On September 2, 1944, Bush and three other Avenger pilots, escorted by Hellcat fighter
planes, were directed to attack a radio transmitter on Chichi Jima. Planes from the USS
Enterprise would also join in the attack. On this mission Bush's rear-seat gunner would
not be the usual Leo Nadeau, but rather Lt. (jg) William Gardner "Ted" White, the
squadron ordnance officer of VT-51, already a Yale graduate and already a member of
Skull and Bones. White's father had been a classmate of Prescott Bush. White took his
place in the rear-facing machine gun turret of Bush's TBM Avenger, the Barbara II. The
radioman-gunner was John L. Delaney, a regular member of Bush's crew.


What happened in the skies of Chichi Jima that day is a matter of lively controversy.
Bush has presented several differing versions of his own story. In his campaign
autobiography published in 1987 Bush gives the following account:


The flak was the heaviest I'd ever flown into. The Japanese were ready and
waiting: their antiaircraft guns were set up to nail us as we pushed into our dives.

## THINGS TO DO:
a) Answer these from the Chichi Jima mission text:
(i) What target on Chichi Jima were the Avenger pilots directed to attack?
(ii) Who was Bush's usual rear-seat gunner?
(iii) In what year was Bush's campaign autobiography published?
b) Resume the Chichi Jima mission text, picking up right after its final sentence.

## ENTRIES SUPPLIED:
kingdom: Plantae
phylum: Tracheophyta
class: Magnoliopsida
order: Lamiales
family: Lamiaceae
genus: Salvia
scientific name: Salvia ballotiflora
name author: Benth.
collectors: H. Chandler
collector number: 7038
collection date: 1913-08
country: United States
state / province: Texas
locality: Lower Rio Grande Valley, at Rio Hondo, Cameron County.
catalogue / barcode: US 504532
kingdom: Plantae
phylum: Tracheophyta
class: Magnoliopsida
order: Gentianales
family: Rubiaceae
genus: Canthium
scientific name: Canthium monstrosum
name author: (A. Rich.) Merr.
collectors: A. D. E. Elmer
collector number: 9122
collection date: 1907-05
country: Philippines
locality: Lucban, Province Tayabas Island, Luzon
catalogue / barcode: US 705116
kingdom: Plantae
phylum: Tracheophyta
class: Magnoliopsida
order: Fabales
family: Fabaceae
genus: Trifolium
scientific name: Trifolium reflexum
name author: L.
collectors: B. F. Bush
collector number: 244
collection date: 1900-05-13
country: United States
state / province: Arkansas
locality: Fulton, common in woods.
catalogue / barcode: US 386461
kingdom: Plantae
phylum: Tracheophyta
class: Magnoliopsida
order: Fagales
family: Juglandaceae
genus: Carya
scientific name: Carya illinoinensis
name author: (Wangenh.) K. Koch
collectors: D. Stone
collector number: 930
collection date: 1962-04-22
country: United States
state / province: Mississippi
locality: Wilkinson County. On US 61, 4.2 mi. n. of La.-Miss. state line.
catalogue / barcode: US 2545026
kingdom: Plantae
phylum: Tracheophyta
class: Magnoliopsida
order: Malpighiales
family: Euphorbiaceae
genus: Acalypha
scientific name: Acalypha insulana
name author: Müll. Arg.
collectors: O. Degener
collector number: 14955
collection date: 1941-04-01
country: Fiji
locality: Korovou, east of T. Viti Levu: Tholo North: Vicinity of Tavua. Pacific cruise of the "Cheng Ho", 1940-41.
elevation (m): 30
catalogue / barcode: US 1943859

## TASK RESULTS:
a)
(i) A radio transmitter.
(ii) Leo Nadeau.
(iii) 1987.

b)
By the time VT-51 was ready to go in, the sky was thick with angry black clouds
of exploding antiaircraft fire.

Don Melvin led the way, scoring hits on a radio tower. I followed, going into a
thirty-five degree dive, an angle of attack that sounds shallow but in an Avenger
felt as if you were headed straight down. The target map was strapped to my knee,
and as I started into my dive, I'd already spotted the target area. Coming in, I was
aware of black splotches of gunfire all around.

Suddenly there was a jolt, as if a massive fist had crunched into the belly of the
plane. Smoke poured into the cockpit, and I could see flames rippling across the
crease of the wing, edging towards the fuel tanks. I stayed with the dive, homed in
on the target, unloaded our four 500-pound bombs, and pulled away, heading for
the sea. Once over water, I leveled off and told Delaney and White to bail out,
turning the plane to starboard to take the slipstream off the door near Delaney's
station.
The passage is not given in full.